■ **Action item A**:
Answer these questions using the geoengineering text:
(i) Which country does the text name as the world's largest emitter?
(ii) What position did Mr. Pasztor formerly hold?
(iii) In what city had the scholars gathered?
■ **Action item B**: Reproduce word for word the part of the geoengineering text between "With Mr. Trump" and "even more compelling.", inclusive.
■ **Action item C**: List every consequence that the geoengineering text says could follow from global temperatures spiking into dangerous territory.

■ **Excerpted text**:
The world is not cutting emissions fast enough
to prevent global temperatures from spiking into dangerous territory,
slashing crop yields and decimating food production in many parts of the
world, as well as flooding coastal cities while parching large swaths
of the globe, killing perhaps millions of mostly poor people from heat stress alone.
Solving
the climate imperative will require cutting greenhouse gas emissions
down to zero, ideally in this century, and probably sucking some out.
But solar geoengineering could prove a critical complement to
mitigation, giving humanity time to develop the political will and the
technologies to achieve the needed decarbonization.
With Mr. Trump pushing the United States, the world’s second-largest emitter after China, away from its mitigation commitments, geoengineering looks even more compelling.
“If
the United States starts going backwards or not going forward fast
enough in terms of emissions reductions, then more and more people will
start talking about these options,” said Mr. Pasztor, a former United
Nations assistant secretary general on climate change.
While
many of the scholars gathered in Washington expressed misgivings about
deploying geoengineering technologies, there was a near-universal
consensus on the need to invest more in research
— not only into the power to cool the atmosphere but also into the
potential side effects on the atmosphere’s chemistry and on weather
patterns in different world regions.

■ **Information shown**:

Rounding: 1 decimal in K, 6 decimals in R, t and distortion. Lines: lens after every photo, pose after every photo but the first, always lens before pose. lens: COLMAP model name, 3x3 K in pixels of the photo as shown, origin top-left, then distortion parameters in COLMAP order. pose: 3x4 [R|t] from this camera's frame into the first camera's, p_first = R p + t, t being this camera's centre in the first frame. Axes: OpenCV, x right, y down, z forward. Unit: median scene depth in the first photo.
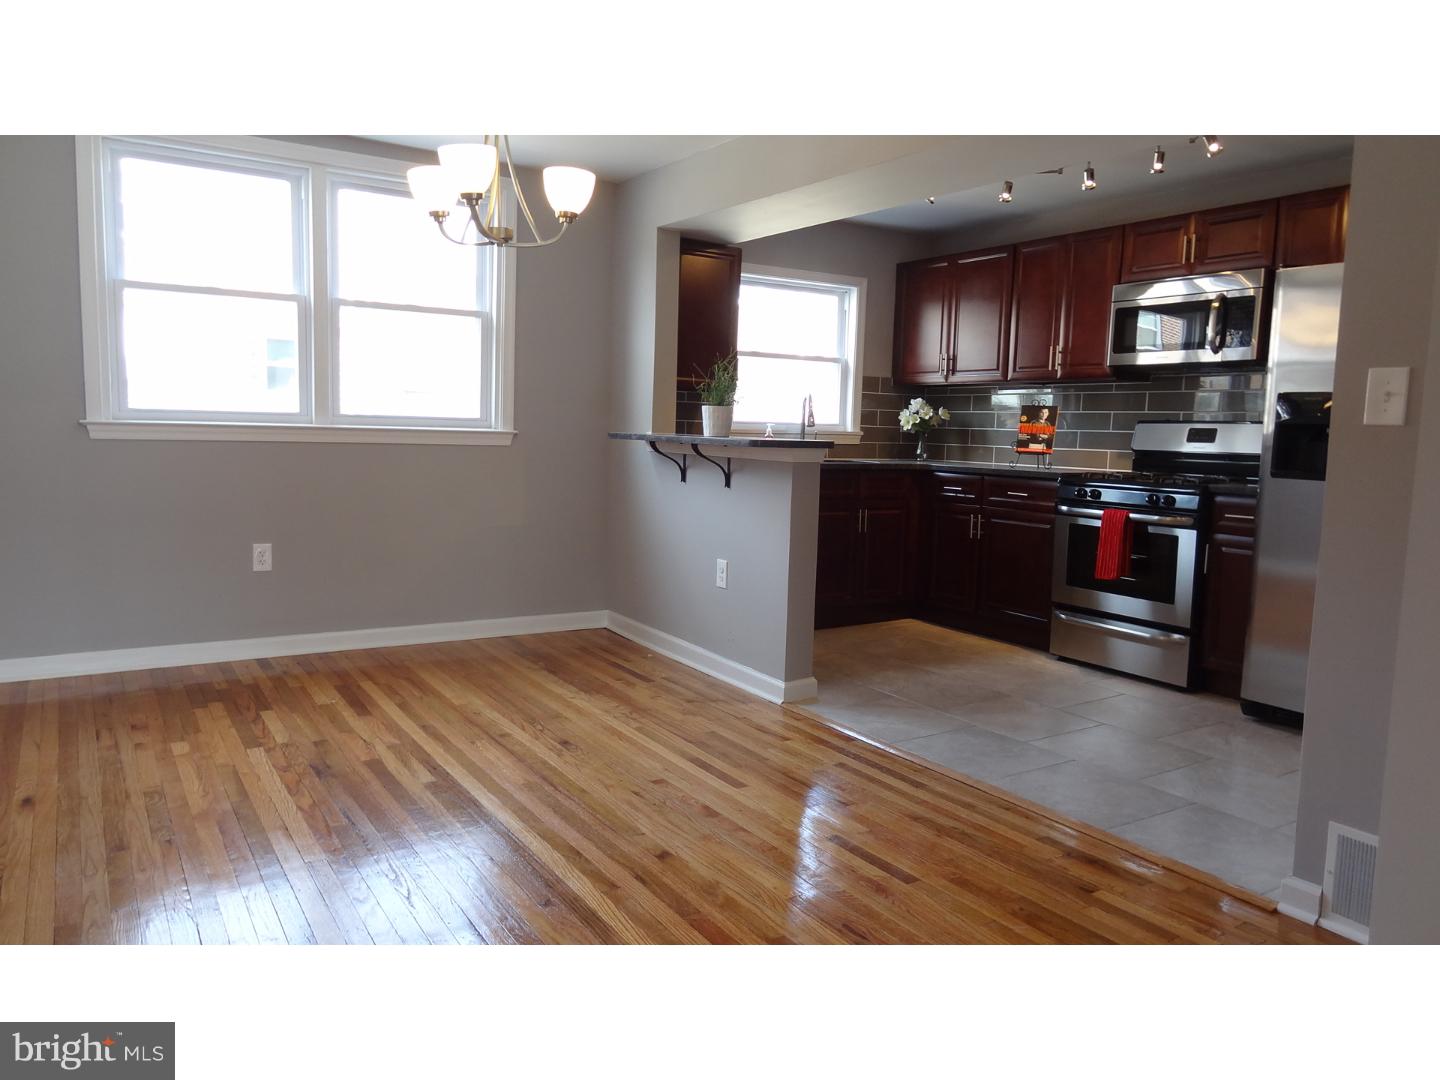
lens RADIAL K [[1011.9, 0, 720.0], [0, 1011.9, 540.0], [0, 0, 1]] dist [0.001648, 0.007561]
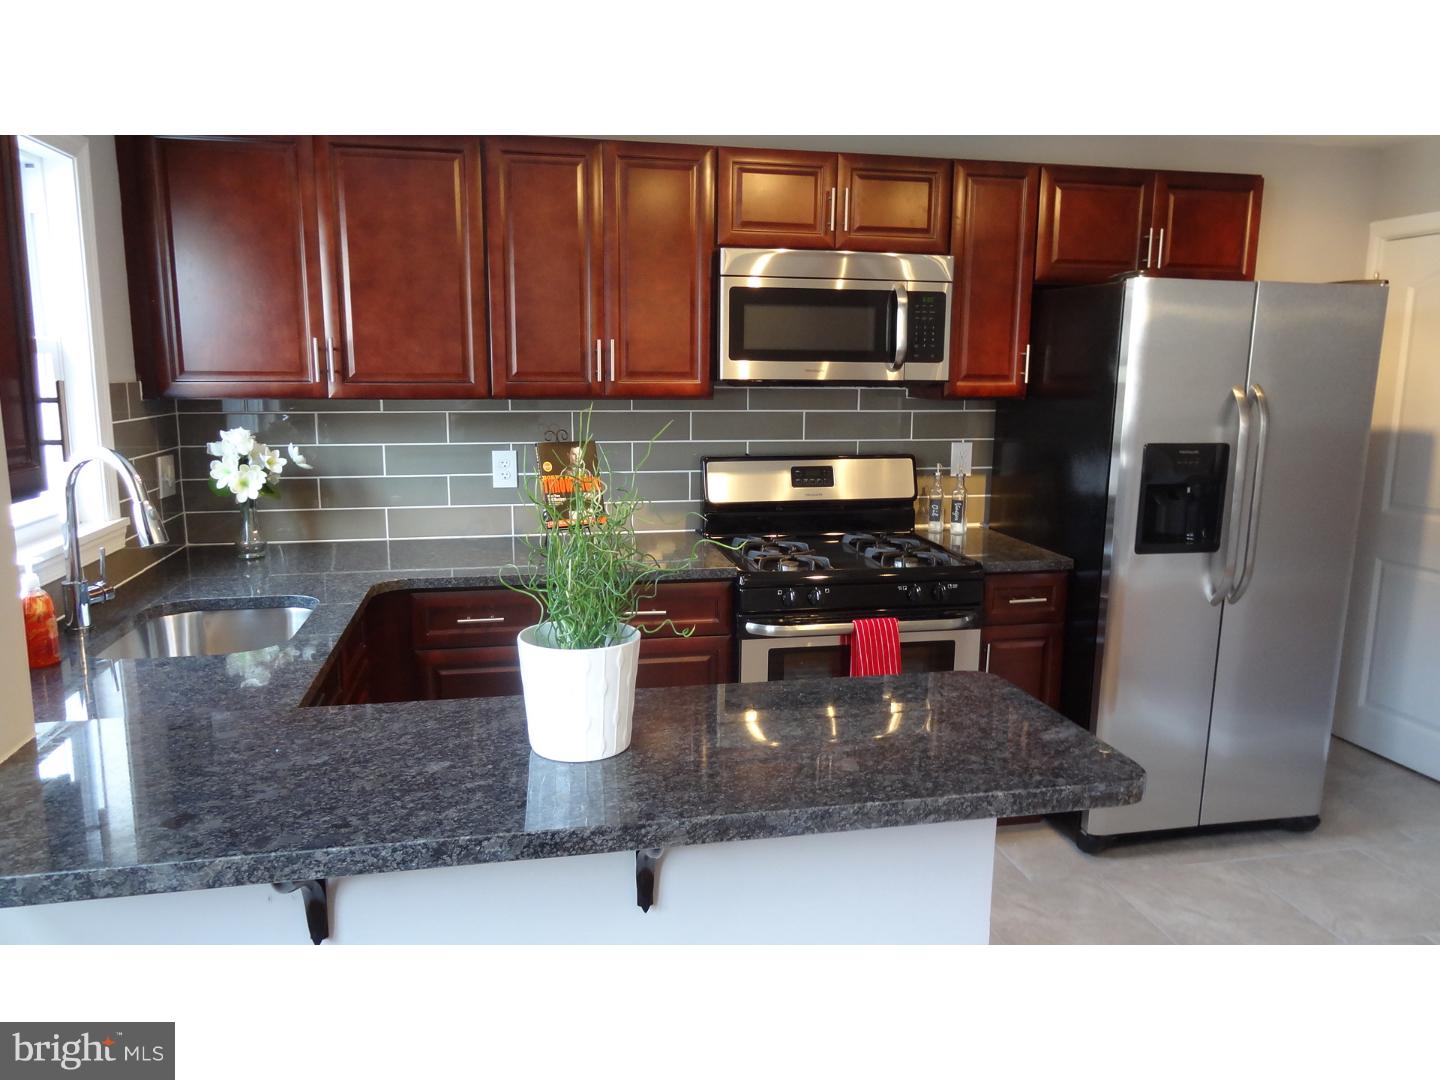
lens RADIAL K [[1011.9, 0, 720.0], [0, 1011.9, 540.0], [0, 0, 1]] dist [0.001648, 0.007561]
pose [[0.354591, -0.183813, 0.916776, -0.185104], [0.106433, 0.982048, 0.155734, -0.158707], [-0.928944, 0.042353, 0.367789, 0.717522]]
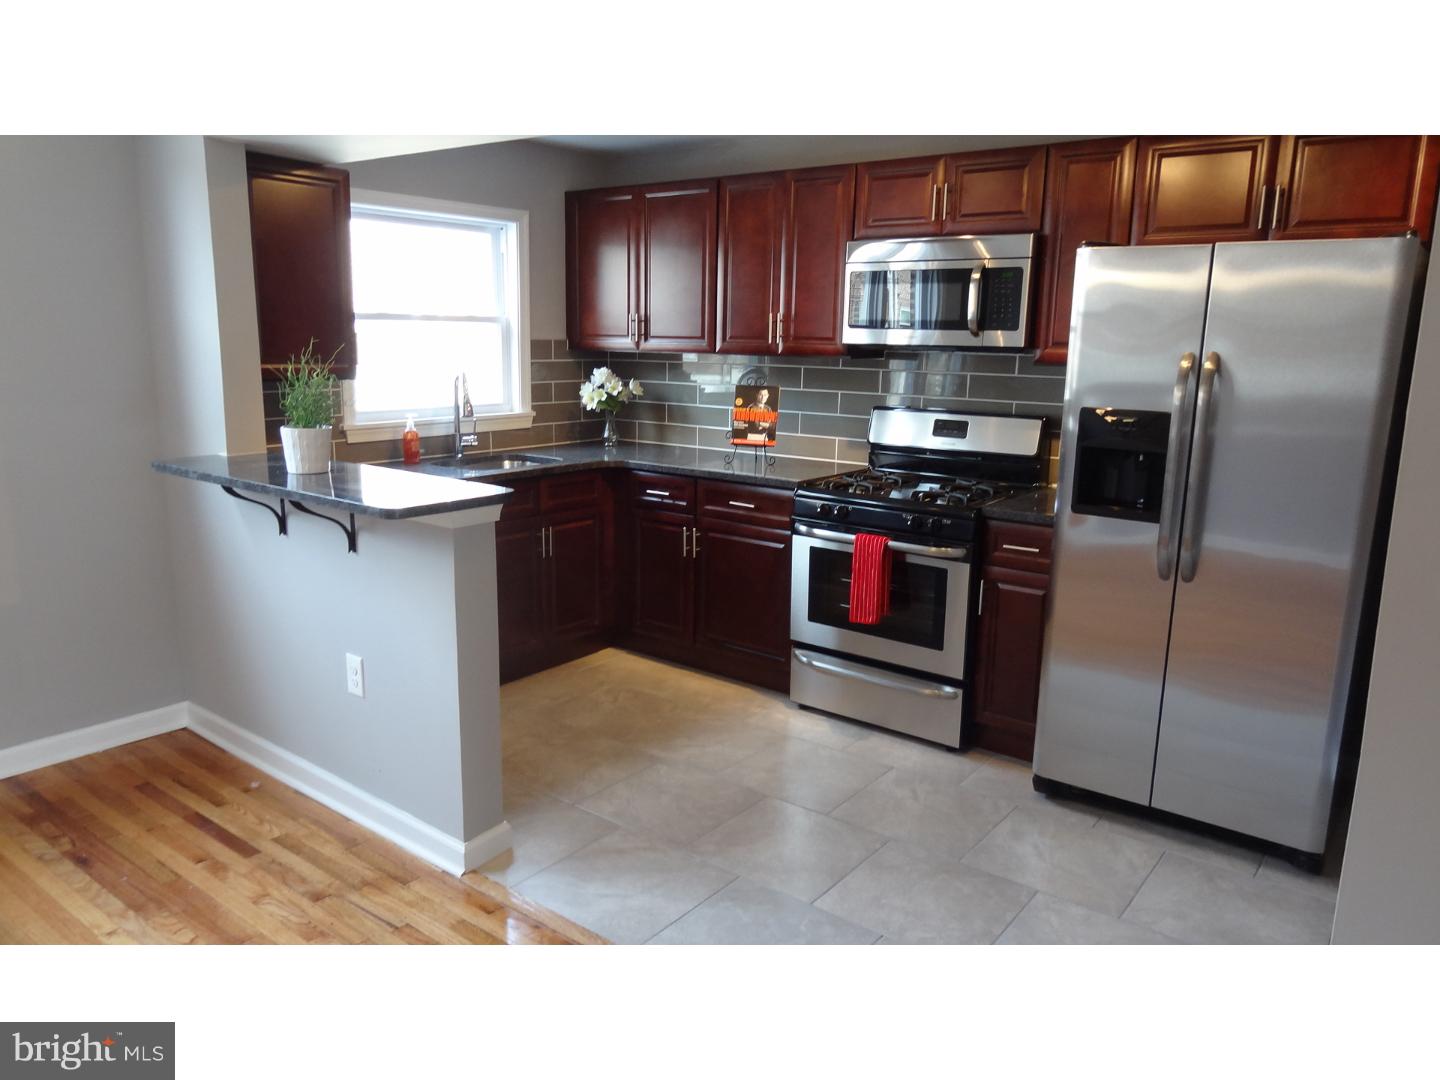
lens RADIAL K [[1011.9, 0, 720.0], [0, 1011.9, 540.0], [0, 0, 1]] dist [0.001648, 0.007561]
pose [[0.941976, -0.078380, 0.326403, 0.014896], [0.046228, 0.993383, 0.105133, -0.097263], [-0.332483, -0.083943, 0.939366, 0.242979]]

==

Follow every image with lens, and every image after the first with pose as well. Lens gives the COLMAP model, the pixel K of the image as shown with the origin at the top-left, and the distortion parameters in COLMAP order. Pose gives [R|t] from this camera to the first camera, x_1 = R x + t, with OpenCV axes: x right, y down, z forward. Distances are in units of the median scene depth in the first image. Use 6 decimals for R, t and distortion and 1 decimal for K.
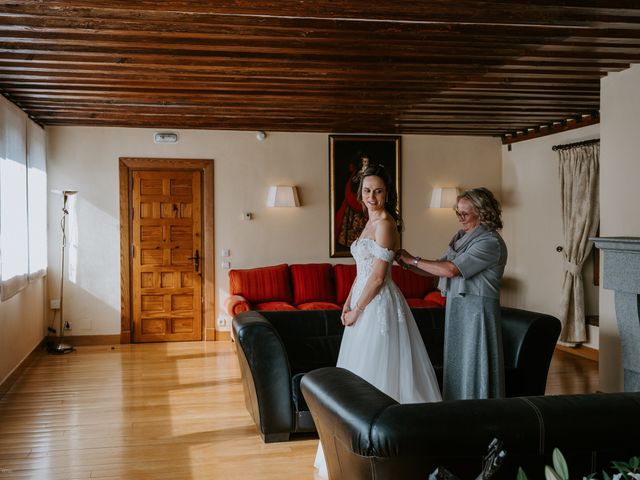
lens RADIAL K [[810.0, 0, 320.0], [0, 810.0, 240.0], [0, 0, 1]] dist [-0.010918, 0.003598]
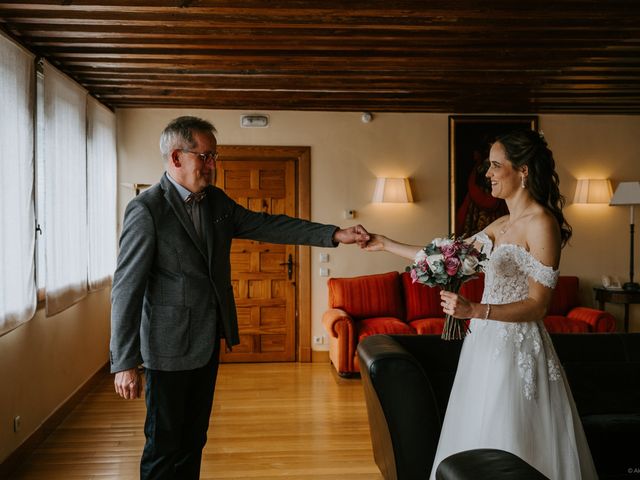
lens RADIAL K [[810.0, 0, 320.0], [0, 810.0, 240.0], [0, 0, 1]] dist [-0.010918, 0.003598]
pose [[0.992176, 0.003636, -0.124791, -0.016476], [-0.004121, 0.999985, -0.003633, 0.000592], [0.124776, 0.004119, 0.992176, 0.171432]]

■ **Exercise solution A**:
(i) China
(ii) United Nations assistant secretary general on climate change
(iii) Washington

■ **Exercise solution B**:
With Mr. Trump pushing the United States, the world’s second-largest emitter after China, away from its mitigation commitments, geoengineering looks even more compelling.

■ **Exercise solution C**:
- Slashing crop yields
- Decimating food production in many parts of the world
- Flooding coastal cities
- Parching large swaths of the globe
- Killing perhaps millions of mostly poor people from heat stress alone